----- RECORDS TO PROCESS -----
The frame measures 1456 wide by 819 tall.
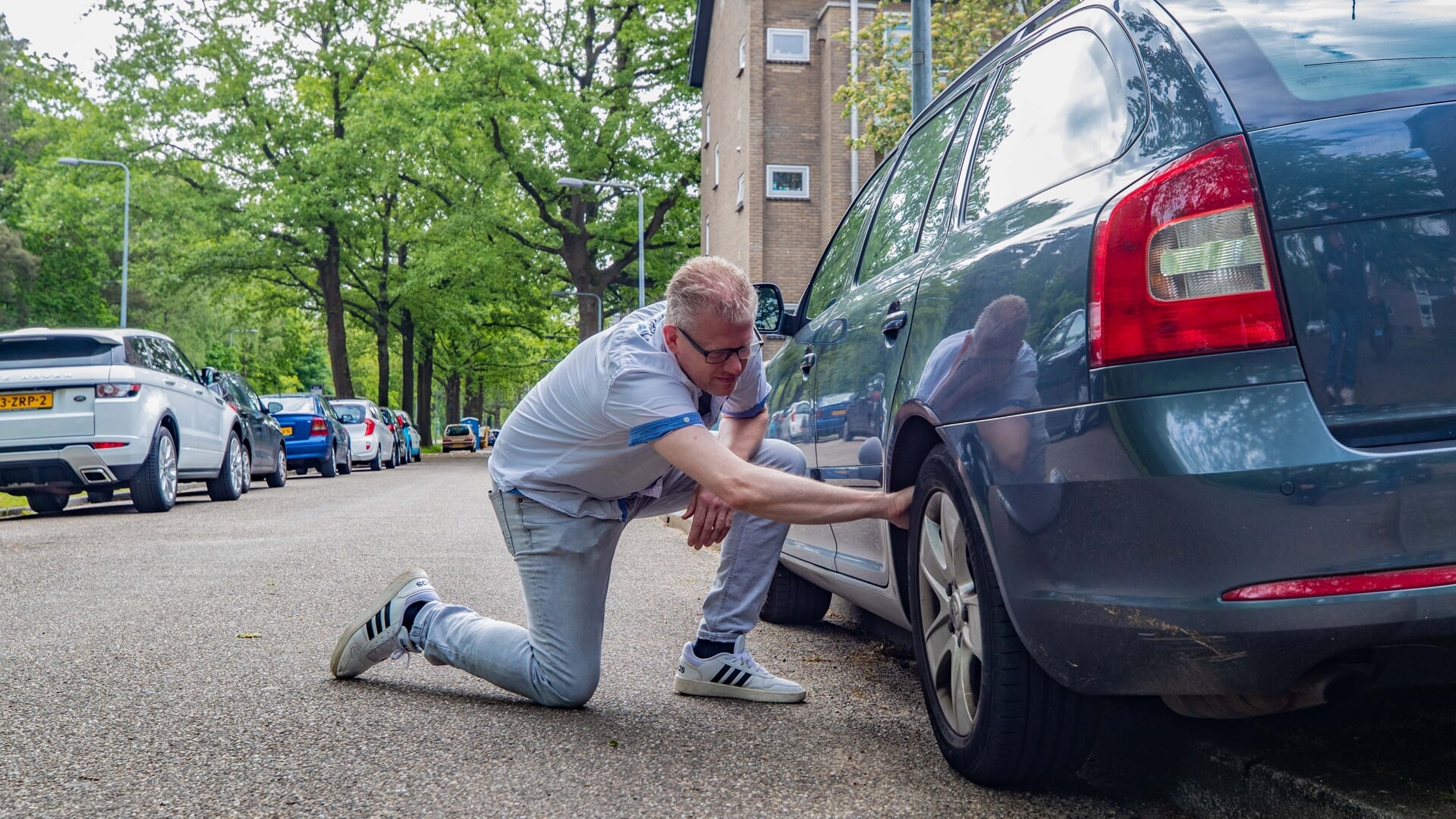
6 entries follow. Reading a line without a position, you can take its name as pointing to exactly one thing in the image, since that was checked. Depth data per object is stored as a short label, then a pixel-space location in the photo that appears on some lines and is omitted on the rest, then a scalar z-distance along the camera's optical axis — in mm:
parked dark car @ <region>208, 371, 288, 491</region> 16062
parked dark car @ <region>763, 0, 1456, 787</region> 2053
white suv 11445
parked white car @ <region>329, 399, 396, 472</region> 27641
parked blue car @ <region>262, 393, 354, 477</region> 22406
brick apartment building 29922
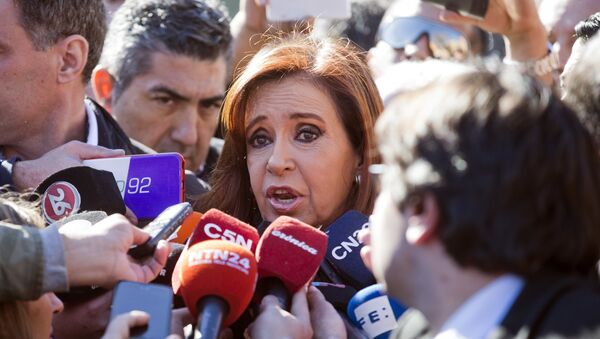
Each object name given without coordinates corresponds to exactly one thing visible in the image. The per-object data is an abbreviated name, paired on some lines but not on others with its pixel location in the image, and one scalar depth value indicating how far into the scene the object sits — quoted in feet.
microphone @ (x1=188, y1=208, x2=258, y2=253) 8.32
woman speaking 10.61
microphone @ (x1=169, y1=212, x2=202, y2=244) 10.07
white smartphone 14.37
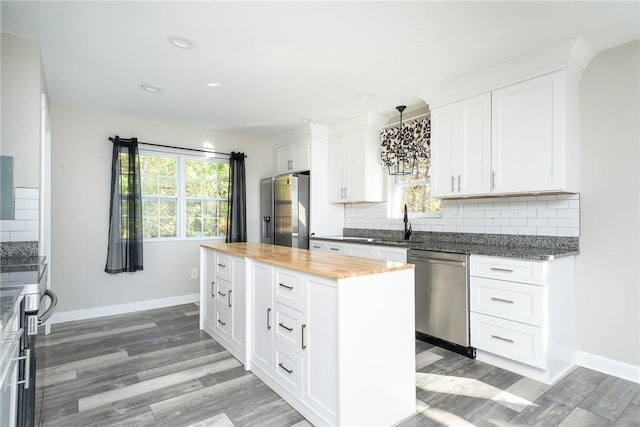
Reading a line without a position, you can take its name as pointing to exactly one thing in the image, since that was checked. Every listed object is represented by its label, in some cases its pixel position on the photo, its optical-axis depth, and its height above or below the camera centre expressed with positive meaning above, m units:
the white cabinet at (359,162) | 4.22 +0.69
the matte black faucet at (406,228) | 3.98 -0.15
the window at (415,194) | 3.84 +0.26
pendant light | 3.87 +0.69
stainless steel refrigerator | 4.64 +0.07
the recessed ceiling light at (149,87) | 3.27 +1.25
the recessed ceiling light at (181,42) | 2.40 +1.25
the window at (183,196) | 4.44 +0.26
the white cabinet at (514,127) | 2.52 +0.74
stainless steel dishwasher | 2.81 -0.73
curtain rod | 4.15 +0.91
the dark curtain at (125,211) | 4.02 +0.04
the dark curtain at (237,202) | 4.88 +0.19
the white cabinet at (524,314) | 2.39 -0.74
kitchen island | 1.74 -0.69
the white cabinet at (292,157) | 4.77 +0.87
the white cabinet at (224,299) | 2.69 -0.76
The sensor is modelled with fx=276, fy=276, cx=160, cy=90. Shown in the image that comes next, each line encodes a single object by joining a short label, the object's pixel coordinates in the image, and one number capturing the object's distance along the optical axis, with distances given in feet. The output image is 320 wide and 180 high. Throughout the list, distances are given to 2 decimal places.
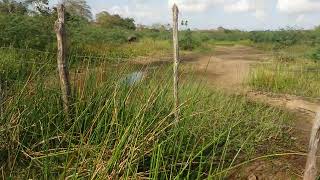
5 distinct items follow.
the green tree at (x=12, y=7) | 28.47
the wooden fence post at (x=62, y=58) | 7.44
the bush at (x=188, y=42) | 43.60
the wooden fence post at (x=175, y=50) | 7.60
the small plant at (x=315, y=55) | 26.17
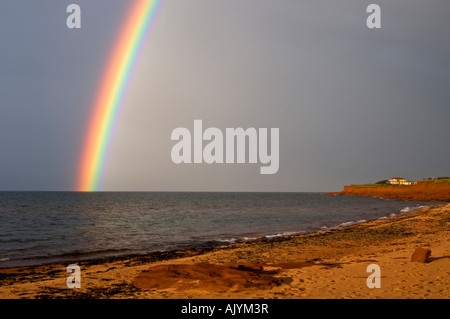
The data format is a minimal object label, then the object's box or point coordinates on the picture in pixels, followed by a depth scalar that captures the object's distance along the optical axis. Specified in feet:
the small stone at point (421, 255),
-----
WORK INSTRUCTION>
An exact repeat of all the data is required, pictures excluded.

SOLUTION TO THIS TASK>
The frame measures 1456 wide by 819 tall.
6 entries follow. Reading a line without a position, you can take its name as pointing to exactly one thing in the image, since that was checked. Depth data per object is stored as a short label, then a pixel-space location in the photo that appears on some lines and is omitted on the rest, then a scalar z-distance along the camera's optical axis — in mm:
parked dark car @ <region>208, 371, 288, 491</region> 16062
parked dark car @ <region>763, 0, 1456, 787</region> 2053
white suv 11445
parked white car @ <region>329, 399, 396, 472</region> 27641
parked blue car @ <region>262, 393, 354, 477</region> 22406
brick apartment building 29922
Each object name given without coordinates corresponds to exactly one thing visible in the image. The per-object data is an abbreviated name, paired on some lines but not on others with its pixel location in the image, and one scalar depth value indicating how far into the scene the object sits — quoted in feet.
microphone @ (x1=188, y1=208, x2=258, y2=253) 8.32
woman speaking 10.61
microphone @ (x1=169, y1=212, x2=202, y2=244) 10.07
white smartphone 14.37
Reading a line without a position, you can take its name as pointing to exactly one thing in the image, since that was checked. Every listed object is represented by its label, in some cases its pixel position on the photo, its optical-axis depth, and its height above or below the camera centre expressed with positive meaning above, m units:
the white cabinet at (359,162) | 4.22 +0.69
the matte black faucet at (406,228) | 3.98 -0.15
the window at (415,194) | 3.84 +0.26
pendant light | 3.87 +0.69
stainless steel refrigerator | 4.64 +0.07
the recessed ceiling light at (149,87) | 3.27 +1.25
the recessed ceiling light at (181,42) | 2.40 +1.25
the window at (183,196) | 4.44 +0.26
the white cabinet at (514,127) | 2.52 +0.74
stainless steel dishwasher | 2.81 -0.73
curtain rod | 4.15 +0.91
the dark curtain at (125,211) | 4.02 +0.04
the dark curtain at (237,202) | 4.88 +0.19
the white cabinet at (524,314) | 2.39 -0.74
kitchen island | 1.74 -0.69
the white cabinet at (292,157) | 4.77 +0.87
the white cabinet at (224,299) | 2.69 -0.76
The sensor is modelled with fx=276, fy=276, cx=160, cy=90. Shown in the image that comes next, each line encodes a single object by joining a short label, the object's pixel coordinates in the image, and one number capturing the object's distance along the optical axis, with distances given in feet. The output image is 320 wide and 180 high. Throughout the list, distances are given to 2 decimal places.
5 distinct items follow.
the green tree at (x=12, y=7) | 28.47
the wooden fence post at (x=62, y=58) | 7.44
the bush at (x=188, y=42) | 43.60
the wooden fence post at (x=175, y=50) | 7.60
the small plant at (x=315, y=55) | 26.17
The data format is a minimal object label, then the object's box or point coordinates on the picture in pixels, followed by a depth scalar that captures the object's distance along the optical axis. Specified in feet:
the small stone at point (421, 255),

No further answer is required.